Calibration Practice: Retrodictions on Metaculus
Edit: there is now a cool app for this over here https://www.quantifiedintuitions.org/pastcasting
I’ve been working on improving my calibration. I practiced on things like the Credence Game and OpenPhil’s Calibration Game, and both were fine. But I felt like they didn’t quite capture the felt senses from making real-world predictions about topics that I really cared about.
After exploring the options, I started making predictions on PredictionBook – it was simple, lightweight, and let me enter dates for prediction-resolution using intuitive English phrases like “a week from now” or “August 1st” instead of having to go hunting through the date picker.

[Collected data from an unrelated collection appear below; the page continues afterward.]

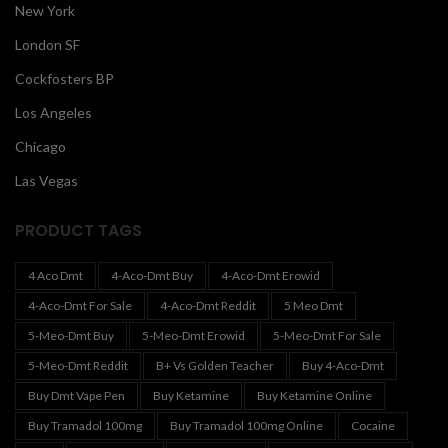
New York
London SF
Cockfosters BP
Los Angeles
Chicago
Las Vegas
PRODUCT TAGS
4 Aco Dmt
4-Aco-Dmt Buy
4-Aco-Dmt Erowid
4-Aco-Dmt For Sale
4-Aco-Dmt Reddit
5 Meo Dmt
5-Meo-Dmt Buy
5-Meo-Dmt Erowid
5-Meo-Dmt For Sale
5-Meo-Dmt Reddit
B+ Vs Golden Teacher
Buy 4-Aco-Dmt
Buy Dmt Vape Pen
Buy Ketamine
Buy Ketamine Online
Buy Tramadol 100mg
Buy Tramadol 100mg Online
Cocaine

I’ve found it generally useful to notice when I’ve formed an implicit prediction (for example: “My coworker isn’t going to get their project done today”, or “Covid cases will be lower-per-capita at this particular town that I’m planning to move to”), then actually enter it into PredictionBook.
If I notice an implied prediction while I’m not near my computer, I sometimes make the prediction as if I were at PredictionBook, and then see it resolve, and then enter everything into PredictionBook after the fact to see how it affects my overall calibration. (One example, when I had taken a walk and gotten lost: “At this next road I’m supposed to turn right”, which turned out to be correct)

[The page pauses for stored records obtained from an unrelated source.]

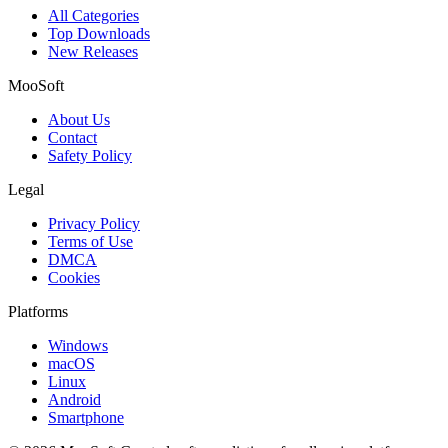
All Categories
Top Downloads
New Releases
MooSoft
About Us
Contact
Safety Policy
Legal
Privacy Policy
Terms of Use
DMCA
Cookies
Platforms
Windows
macOS
Linux
Android
Smartphone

Retrodictions on Metaculus
My prediction-habits still didn’t add up to that many real-world predictions. But, I found a neat way to practice calibration on a bunch of real-world questions in a row is to go to Metaculus, pick a category with a lot of questions, and then filter by resolved questions.
By default this will show you questions along with the resolution, but you can hide the resolutions by creating a custom style using the Stylus browser extension (chrome / firefox). The relevant CSS is:
.question-table__header > :nth-child(2), .question-table__row > :nth-child(2) {
display:none
}
.question-table__header > :nth-child(3), .question-table__row > :nth-child(3) {
display:none
}
Some questions were ones I already knew the answers to, but for many of them there was still some uncertainty about exactly how some event had played out, enough such that practicing calibration on it was useful.
Overall, the number of questions turned out to be not be as large as I’d originally thought, but still enough to make it a good exercise.
Happy Calibrating.
Note to future people: there is now a cool app for this over here:
https://www.quantifiedintuitions.org/pastcasting
I’ve touched on this before, but it would be wise to take your meta-certainty into account when calibrating. It wouldn’t be hard for me to claim 99.9% accurate calibration by just making a bunch of very easy predictions (an extreme example would be buying a bunch of different dice and making predictions about how they’re going to roll). My post goes into more detail but TLDR by trying to predict how accurate your prediction is going to be you can start to distinguish between “harder” and “easier” phenomena. This makes it easier to compare different peoples calibration and allows you to check how good you really are at making predictions.